The recommendation before Council was to appoint the successful applicant to the position which, as the name suggests, oversees the whole operation of the Municipality and employees within it (in short, outside of the Mayor, the municipality’s top job).
At press time, it is unclear just who this new CAO will be as the name of the hire will only be disclosed once the necessary employment agreement is fully executed.
Nevertheless, I am very curious to see who this person will be and how he or she will leave their own stamp on the position.
Since the resignation of former CAO Neil Garbe to take a similar position with the Town of Richmond Hill, it has been fascinating to watch how operations at Town Hall have evolved while being overseen with a pair of fresh eyes.

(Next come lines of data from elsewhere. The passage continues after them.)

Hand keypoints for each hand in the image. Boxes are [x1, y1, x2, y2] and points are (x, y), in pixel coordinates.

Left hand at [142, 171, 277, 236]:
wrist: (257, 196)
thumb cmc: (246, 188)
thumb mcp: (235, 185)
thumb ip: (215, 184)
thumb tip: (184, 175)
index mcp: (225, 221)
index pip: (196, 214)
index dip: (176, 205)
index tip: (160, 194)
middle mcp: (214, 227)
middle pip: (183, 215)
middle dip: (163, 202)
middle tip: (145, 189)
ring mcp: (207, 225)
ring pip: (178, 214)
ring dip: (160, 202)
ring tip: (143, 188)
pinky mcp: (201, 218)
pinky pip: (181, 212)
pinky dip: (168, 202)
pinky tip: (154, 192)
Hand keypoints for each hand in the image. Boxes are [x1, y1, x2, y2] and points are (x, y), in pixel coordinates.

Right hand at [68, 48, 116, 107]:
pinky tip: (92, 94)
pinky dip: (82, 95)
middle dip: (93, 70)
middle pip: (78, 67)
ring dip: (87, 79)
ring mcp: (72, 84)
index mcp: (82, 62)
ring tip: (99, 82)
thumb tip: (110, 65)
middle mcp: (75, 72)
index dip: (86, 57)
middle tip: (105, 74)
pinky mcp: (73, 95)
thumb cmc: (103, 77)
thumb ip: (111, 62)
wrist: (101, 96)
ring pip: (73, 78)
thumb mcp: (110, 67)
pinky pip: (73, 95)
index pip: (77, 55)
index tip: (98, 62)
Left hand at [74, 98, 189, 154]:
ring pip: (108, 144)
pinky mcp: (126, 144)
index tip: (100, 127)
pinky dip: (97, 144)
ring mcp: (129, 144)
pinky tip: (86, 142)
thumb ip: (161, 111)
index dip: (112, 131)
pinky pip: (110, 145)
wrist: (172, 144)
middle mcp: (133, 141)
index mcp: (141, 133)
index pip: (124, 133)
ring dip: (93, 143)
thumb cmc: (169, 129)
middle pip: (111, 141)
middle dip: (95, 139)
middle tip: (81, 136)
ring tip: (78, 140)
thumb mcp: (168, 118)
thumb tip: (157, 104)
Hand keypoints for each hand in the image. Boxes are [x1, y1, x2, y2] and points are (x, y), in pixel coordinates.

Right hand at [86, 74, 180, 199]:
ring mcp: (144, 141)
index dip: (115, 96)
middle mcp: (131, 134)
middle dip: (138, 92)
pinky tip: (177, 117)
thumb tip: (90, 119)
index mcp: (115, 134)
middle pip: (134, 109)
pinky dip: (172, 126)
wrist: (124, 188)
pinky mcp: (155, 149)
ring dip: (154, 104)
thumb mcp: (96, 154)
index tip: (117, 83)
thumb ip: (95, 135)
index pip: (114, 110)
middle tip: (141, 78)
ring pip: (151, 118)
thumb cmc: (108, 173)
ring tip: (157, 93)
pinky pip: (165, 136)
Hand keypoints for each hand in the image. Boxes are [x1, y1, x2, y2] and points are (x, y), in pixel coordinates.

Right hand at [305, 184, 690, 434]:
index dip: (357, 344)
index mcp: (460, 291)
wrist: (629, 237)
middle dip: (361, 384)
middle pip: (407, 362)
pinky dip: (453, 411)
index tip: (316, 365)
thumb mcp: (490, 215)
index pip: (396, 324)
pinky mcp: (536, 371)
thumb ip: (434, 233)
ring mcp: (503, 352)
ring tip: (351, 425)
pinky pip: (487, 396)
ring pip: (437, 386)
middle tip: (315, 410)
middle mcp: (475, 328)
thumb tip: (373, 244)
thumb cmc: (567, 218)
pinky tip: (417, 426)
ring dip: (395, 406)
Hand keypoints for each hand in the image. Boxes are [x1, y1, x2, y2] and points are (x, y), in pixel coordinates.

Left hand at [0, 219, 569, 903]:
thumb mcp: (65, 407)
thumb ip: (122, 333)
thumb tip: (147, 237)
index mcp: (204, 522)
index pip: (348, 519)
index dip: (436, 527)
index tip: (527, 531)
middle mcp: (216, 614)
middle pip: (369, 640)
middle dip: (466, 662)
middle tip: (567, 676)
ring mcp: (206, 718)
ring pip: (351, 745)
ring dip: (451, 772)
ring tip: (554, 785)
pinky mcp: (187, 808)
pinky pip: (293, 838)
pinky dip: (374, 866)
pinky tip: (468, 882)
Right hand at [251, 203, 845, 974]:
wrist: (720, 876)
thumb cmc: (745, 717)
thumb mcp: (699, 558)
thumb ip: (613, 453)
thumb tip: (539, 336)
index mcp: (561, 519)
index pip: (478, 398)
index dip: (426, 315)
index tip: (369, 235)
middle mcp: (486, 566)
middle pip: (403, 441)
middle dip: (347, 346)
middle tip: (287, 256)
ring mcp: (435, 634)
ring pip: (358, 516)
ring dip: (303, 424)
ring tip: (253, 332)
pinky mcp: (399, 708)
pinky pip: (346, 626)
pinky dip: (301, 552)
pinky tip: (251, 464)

Under the leadership of interim CAO Patrick Moyle, significant subtle changes have been noticed. There is a bit more openness on how things are done – not that there wasn’t openness before, so please spare me your letters – at the Municipal level, having the decisions of Mayor and Council carried out, the decisions made on behalf of the residents who elected them to represent their interests, no longer seem to be the herculean tasks they once were and, lo and behold, the 2016 Budget has been delivered with a relatively reasonable tax increase, before the end of the year, and nobody emerging bruised and bloodied in the process.
These changes might be small, but as someone who has been an onlooker in the press box for nearly six years, trust me when I say it has been a brave new world.
For someone who has been in Aurora for such a short period of time, Mr. Moyle leaves unusually big shoes to fill. I hope his successor is up to the task, and wish them the best of luck in doing so.